- [Supplied passage]:
▬▬▬
Re: [Intel-gfx] [PATCH 2/4] drm/cache: Try to be smarter about clflushing on x86

2014-12-14 Thread Chris Wilson
On Sat, Dec 13, 2014 at 07:08:22PM -0800, Ben Widawsky wrote:
 Any GEM driver which has very large objects and a slow CPU is subject to very
 long waits simply for clflushing incoherent objects. Generally, each 
 individual
 object is not a problem, but if you have very large objects, or very many
 objects, the flushing begins to show up in profiles. Because on x86 we know 
 the
 cache size, we can easily determine when an object will use all the cache, and
 forego iterating over each cacheline.
 
 We need to be careful when using wbinvd. wbinvd() is itself potentially slow
 because it requires synchronizing the flush across all CPUs so they have a
 coherent view of memory. This can result in either stalling work being done on
 other CPUs, or this call itself stalling while waiting for a CPU to accept the
 interrupt. Also, wbinvd() also has the downside of invalidating all 
 cachelines,
 so we don't want to use it unless we're sure we already own most of the
 cachelines.
▬▬▬
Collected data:
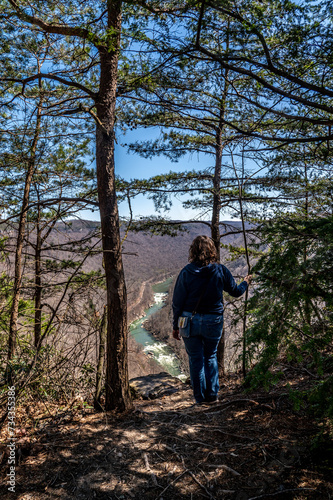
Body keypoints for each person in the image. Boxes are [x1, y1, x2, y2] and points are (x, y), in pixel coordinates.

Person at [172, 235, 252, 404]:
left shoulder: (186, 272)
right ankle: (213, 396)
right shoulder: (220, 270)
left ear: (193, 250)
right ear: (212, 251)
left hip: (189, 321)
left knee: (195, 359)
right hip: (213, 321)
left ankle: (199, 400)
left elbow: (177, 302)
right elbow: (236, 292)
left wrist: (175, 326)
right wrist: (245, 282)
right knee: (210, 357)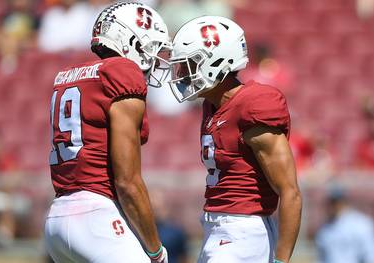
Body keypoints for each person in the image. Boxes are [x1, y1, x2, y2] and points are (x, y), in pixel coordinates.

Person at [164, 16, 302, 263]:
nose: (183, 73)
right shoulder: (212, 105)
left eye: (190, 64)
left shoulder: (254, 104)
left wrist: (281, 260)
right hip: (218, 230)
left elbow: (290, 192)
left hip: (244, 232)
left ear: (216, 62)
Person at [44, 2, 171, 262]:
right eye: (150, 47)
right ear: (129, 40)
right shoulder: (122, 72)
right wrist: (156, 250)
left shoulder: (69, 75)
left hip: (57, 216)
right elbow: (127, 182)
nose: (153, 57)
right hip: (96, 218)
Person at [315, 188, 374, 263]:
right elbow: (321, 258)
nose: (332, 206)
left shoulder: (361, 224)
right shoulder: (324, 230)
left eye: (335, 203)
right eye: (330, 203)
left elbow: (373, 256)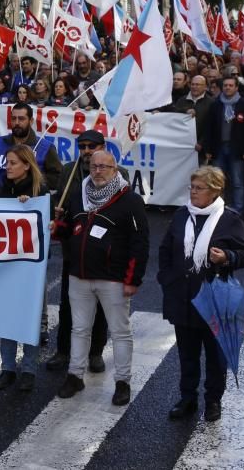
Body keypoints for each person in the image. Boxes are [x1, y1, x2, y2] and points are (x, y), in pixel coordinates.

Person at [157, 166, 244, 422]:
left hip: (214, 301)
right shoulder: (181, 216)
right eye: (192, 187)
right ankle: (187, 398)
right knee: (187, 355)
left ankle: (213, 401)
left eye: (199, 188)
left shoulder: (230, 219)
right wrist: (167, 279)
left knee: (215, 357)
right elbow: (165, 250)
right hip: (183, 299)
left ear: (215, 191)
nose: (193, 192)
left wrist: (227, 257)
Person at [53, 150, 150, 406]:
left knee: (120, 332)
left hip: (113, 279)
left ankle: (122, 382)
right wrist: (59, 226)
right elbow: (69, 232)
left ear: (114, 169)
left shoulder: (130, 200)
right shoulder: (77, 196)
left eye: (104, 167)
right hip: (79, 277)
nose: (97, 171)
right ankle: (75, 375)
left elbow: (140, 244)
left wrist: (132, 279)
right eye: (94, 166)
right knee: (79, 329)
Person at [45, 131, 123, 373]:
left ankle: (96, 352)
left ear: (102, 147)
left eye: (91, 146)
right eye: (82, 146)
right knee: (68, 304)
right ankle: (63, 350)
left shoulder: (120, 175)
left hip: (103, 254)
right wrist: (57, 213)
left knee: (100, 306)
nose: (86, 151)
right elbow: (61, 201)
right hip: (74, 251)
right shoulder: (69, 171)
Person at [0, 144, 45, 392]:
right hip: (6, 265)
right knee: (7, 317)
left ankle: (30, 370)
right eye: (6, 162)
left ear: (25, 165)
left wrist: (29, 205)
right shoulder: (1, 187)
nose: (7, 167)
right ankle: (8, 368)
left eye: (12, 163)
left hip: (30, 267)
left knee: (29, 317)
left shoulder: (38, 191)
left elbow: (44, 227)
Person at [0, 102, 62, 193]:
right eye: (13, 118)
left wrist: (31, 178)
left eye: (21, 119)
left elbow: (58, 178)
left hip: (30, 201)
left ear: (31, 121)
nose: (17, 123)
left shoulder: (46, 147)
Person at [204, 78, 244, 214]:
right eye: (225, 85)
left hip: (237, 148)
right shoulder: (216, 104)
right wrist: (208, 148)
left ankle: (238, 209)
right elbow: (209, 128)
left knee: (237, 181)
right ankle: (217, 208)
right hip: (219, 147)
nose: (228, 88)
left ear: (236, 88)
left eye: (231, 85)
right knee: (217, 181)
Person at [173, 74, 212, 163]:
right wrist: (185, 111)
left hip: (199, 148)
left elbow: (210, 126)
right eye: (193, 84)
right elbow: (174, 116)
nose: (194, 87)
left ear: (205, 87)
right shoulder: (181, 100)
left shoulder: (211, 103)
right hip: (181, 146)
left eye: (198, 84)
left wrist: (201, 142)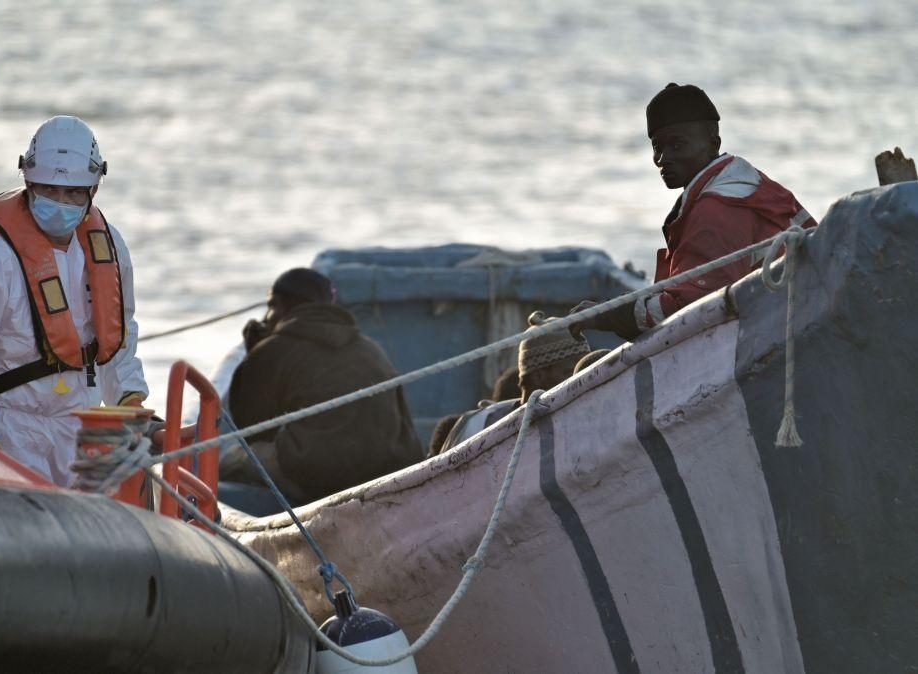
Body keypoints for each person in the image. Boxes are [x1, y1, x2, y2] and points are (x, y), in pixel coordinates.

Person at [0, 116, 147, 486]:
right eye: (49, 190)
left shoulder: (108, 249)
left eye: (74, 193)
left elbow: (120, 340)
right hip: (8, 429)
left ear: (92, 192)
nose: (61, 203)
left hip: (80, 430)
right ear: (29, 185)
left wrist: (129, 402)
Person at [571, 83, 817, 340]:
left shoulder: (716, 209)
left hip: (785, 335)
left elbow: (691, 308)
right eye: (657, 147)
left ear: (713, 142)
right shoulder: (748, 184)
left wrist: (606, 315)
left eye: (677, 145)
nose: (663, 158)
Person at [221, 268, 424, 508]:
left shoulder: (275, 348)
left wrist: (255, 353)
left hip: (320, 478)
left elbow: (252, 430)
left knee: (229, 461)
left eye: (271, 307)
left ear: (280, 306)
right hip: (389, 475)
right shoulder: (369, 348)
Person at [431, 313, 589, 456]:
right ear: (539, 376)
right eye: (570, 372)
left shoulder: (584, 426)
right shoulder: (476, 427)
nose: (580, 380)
▬▬▬
- [What to do]:
(1) According to the patch excerpt, why is wbinvd() potentially slow?
(2) List every drawback of wbinvd() that the patch excerpt mentions.
(3) Return the part of the patch excerpt starting with "2014-12-14 Thread Chris" and going on through "over each cacheline.".
The collected data has no role in this work.

- [Outputs by task]:
(1) It requires synchronizing the flush across all CPUs so they have a coherent view of memory.

(2)
- It is potentially slow because it requires synchronizing the flush across all CPUs.
- It can stall work being done on other CPUs.
- The call itself can stall while waiting for a CPU to accept the interrupt.
- It invalidates all cachelines.

(3)
2014-12-14 Thread Chris Wilson
On Sat, Dec 13, 2014 at 07:08:22PM -0800, Ben Widawsky wrote:
 Any GEM driver which has very large objects and a slow CPU is subject to very
 long waits simply for clflushing incoherent objects. Generally, each 
 individual
 object is not a problem, but if you have very large objects, or very many
 objects, the flushing begins to show up in profiles. Because on x86 we know 
 the
 cache size, we can easily determine when an object will use all the cache, and
 forego iterating over each cacheline.